[FOM] What is the current state of the research about proving FLT?

[Tennant, Neil]

Tim Chow wrote on Sunday, January 07, 2018 3:00 PM

>Consider some "easy" proof such as the irrationality of sqrt(2).  If we
>were to formalize this proof in some axiomatic system S and then were to
>discover that S is inconsistent, then we would simply shrug and discard S.
>The inconsistency of S would not affect our belief in the correctness of
>the proof that sqrt(2) is irrational.  We would just come up with some
>other system S' in which we could formalize the proof.  And if S' turns
>out to be inconsistent, we would come up with S''.  Throughout, our
>certainty in the correctness of the proof of the irrationality of sqrt(2)
>would remain unmoved.

There is a big difference between the counterfactual conditional

"If we were to formalize this [informal] proof in some axiomatic system S..., then..."

and

"If we were to provide in some axiomatic system S a formal proof of the theorem in question, then ...".

The process of beginning with a particular informal proof and formalizing it involves supplying
missing details in a way that produces a formal proof that one can describe as a faithful "structural homologue"
of the informal one. That's what is alluded to in the antecedent of the first counterfactual conditional above.

For an example of the result of such "supplying of missing details", whose outcome was absolutely dictated (or
so it seemed, compellingly, to me) by the form of the famous informal proof of the irrationality of sqrt(2), the 
reader should take a look at my paper "Pythagoras meets Peano", at

https://u.osu.edu/tennant.9/files/2015/12/pythagoras_meets_peano-1bh66qg.pdf

The blow-up factor from informal to formal proof looks to be two or three orders of magnitude, even for such a
simple and informally compelling result as the irrationality of sqrt(2). One shudders to think what the blow-up factor 
(for faithful formalization) would be for the current informal proof of FLT!

So much for "structurally homologous" formalizations of informal proofs.

One can also, however, interpret the antecedent of the second counterfactual conditional above in a much less 
constrained way. One can contemplate giving a formal S-proof that bears no "structural homology" at all to the famous
informal proof in question. (And S might not even be Peano Arithmetic.) It's really only with this unconstrained construal 
that Tim's imagined outcome can be seriously entertained (that of the subsequently discovered inconsistency of the system 
S used).

So there is the interesting project of rendering each informal proof of a mathematical theorem as (say) a natural deduction 
in some Gentzenian form. The resulting formal proof allows one to tell, definitively, exactly what undischarged assumptions 
are being used in order to prove the theorem in question (at least, according to the informal proof being formalized).
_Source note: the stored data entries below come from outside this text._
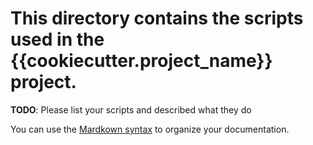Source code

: # This directory contains the scripts used in the {{cookiecutter.project_name}} project.

**TODO**: Please list your scripts and described what they do

You can use the [Mardkown syntax](https://www.markdownguide.org/basic-syntax/)  to organize your documentation.
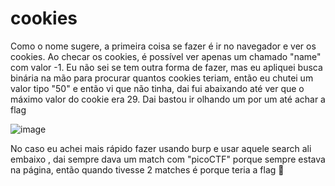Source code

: # cookies

Como o nome sugere, a primeira coisa se fazer é ir no navegador e ver os cookies. Ao checar os cookies, é possível ver apenas um chamado "name" com valor -1. Eu não sei se tem outra forma de fazer, mas eu apliquei busca binária na mão para procurar quantos cookies teriam, então eu chutei um valor tipo "50" e então vi que não tinha, dai fui abaixando até ver que o máximo valor do cookie era 29. Dai bastou ir olhando um por um até achar a flag 

![image](https://github.com/lucasfranciscosp/CTFs/assets/87513778/b687171b-3a31-4588-888a-7afbe0382087)

No caso eu achei mais rápido fazer usando burp e usar aquele search ali embaixo , dai sempre dava um match com "picoCTF" porque sempre estava na página, então quando tivesse 2 matches é porque teria a flag 🐧
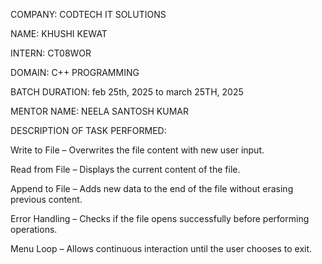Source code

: COMPANY: CODTECH IT SOLUTIONS

NAME: KHUSHI KEWAT

INTERN: CT08WOR

DOMAIN: C++ PROGRAMMING

BATCH DURATION: feb 25th, 2025 to march 25TH, 2025

MENTOR NAME: NEELA SANTOSH KUMAR


DESCRIPTION OF TASK PERFORMED:



Write to File – Overwrites the file content with new user input.

Read from File – Displays the current content of the file.

Append to File – Adds new data to the end of the file without erasing previous content.

Error Handling – Checks if the file opens successfully before performing operations.

Menu Loop – Allows continuous interaction until the user chooses to exit.
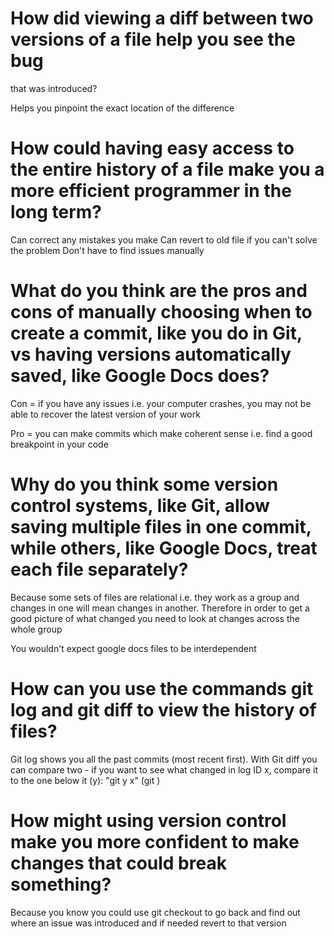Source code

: # How did viewing a diff between two versions of a file help you see the bug
that was introduced?

Helps you pinpoint the exact location of the difference

# How could having easy access to the entire history of a file make you a more efficient programmer in the long term?

Can correct any mistakes you make
Can revert to old file if you can't solve the problem
Don't have to find issues manually

# What do you think are the pros and cons of manually choosing when to create a commit, like you do in Git, vs having versions automatically saved, like Google Docs does?

Con = if you have any issues i.e. your computer crashes, you may not be able to recover the latest version of your work

Pro = you can make commits which make coherent sense i.e. find a good breakpoint in your code

# Why do you think some version control systems, like Git, allow saving multiple files in one commit, while others, like Google Docs, treat each file separately?

Because some sets of files are relational i.e. they work as a group and changes in one will mean changes in another. Therefore in order to get a good picture of what changed you need to look at changes across the whole group

You wouldn't expect google docs files to be interdependent

# How can you use the commands git log and git diff to view the history of files?

Git log shows you all the past commits (most recent first). With Git diff you can compare two - if you want to see what changed in log ID x, compare it to the one below it (y): "git y x" (git <original> <new>)

# How might using version control make you more confident to make changes that could break something?

Because you know you could use git checkout to go back and find out where an issue was introduced and if needed revert to that version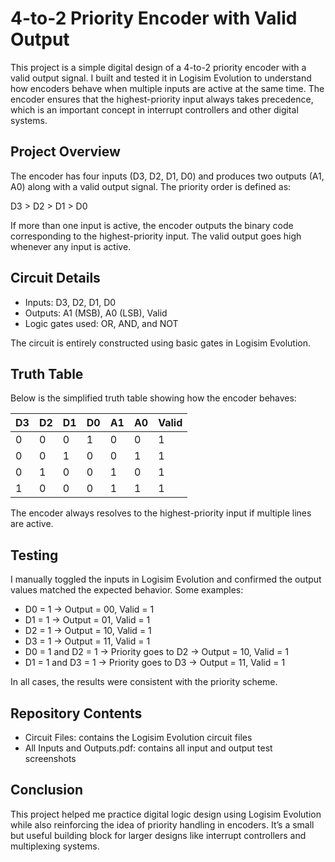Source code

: # 4-to-2 Priority Encoder with Valid Output

This project is a simple digital design of a 4-to-2 priority encoder with a valid output signal. I built and tested it in Logisim Evolution to understand how encoders behave when multiple inputs are active at the same time. The encoder ensures that the highest-priority input always takes precedence, which is an important concept in interrupt controllers and other digital systems.

## Project Overview
The encoder has four inputs (D3, D2, D1, D0) and produces two outputs (A1, A0) along with a valid output signal. The priority order is defined as:

D3 > D2 > D1 > D0

If more than one input is active, the encoder outputs the binary code corresponding to the highest-priority input. The valid output goes high whenever any input is active.

## Circuit Details
- Inputs: D3, D2, D1, D0  
- Outputs: A1 (MSB), A0 (LSB), Valid  
- Logic gates used: OR, AND, and NOT  

The circuit is entirely constructed using basic gates in Logisim Evolution.

## Truth Table
Below is the simplified truth table showing how the encoder behaves:

| D3 | D2 | D1 | D0 | A1 | A0 | Valid |
|----|----|----|----|----|----|-------|
| 0  | 0  | 0  | 1  | 0  | 0  | 1     |
| 0  | 0  | 1  | 0  | 0  | 1  | 1     |
| 0  | 1  | 0  | 0  | 1  | 0  | 1     |
| 1  | 0  | 0  | 0  | 1  | 1  | 1     |

The encoder always resolves to the highest-priority input if multiple lines are active.

## Testing
I manually toggled the inputs in Logisim Evolution and confirmed the output values matched the expected behavior. Some examples:

- D0 = 1 → Output = 00, Valid = 1  
- D1 = 1 → Output = 01, Valid = 1  
- D2 = 1 → Output = 10, Valid = 1  
- D3 = 1 → Output = 11, Valid = 1  
- D0 = 1 and D2 = 1 → Priority goes to D2 → Output = 10, Valid = 1  
- D1 = 1 and D3 = 1 → Priority goes to D3 → Output = 11, Valid = 1  

In all cases, the results were consistent with the priority scheme.

## Repository Contents
- Circuit Files: contains the Logisim Evolution circuit files  
- All Inputs and Outputs.pdf: contains all input and output test screenshots  

## Conclusion
This project helped me practice digital logic design using Logisim Evolution while also reinforcing the idea of priority handling in encoders. It’s a small but useful building block for larger designs like interrupt controllers and multiplexing systems.
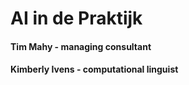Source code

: # AI in de Praktijk

#### Tim Mahy - managing consultant
#### Kimberly Ivens - computational linguist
This project of logically detailed re-presentation of the known corpus of mathematics can be combined with
a philosophically informed search for even deeper principles from which conventional mathematical axioms
can themselves be derived. An example would be any successful neologicist derivation of the Peano Axioms for
Arithmetic from more "conceptually compelling" principles---principles that might even enjoy the status of logical
principles, or deserve the label "analytic" (i.e. true by virtue of just the concepts involved).

This ongoing project-and-search, when the mathematical expressions are treated via rules for their introduction and
elimination in the fashion of Gentzen, I call "Natural Logicism". It involves taking each branch of mathematics "in its own
right" and on its own primitive conceptual terms. One refrains from trying to straitjacket the mathematical theory in question
 into the language and axiomatic system of, say, set theory. It allows one to state the underlying principles in ways that 
are "sui generis" for the arithmetic of whole numbers, or fractions, or real numbers; or for points, lines and planes in 
(say, projective) geometry. It allows one to try to illuminate how and why the mathematics in question is applicable 
in our wider thought and talk about the world.

Within the context of Natural Logicism, Tim's imagined situation (IMHO) recedes to the virtually unimaginable---at least, as far 
as the irrationality of sqrt(2) is concerned!

Neil Tennant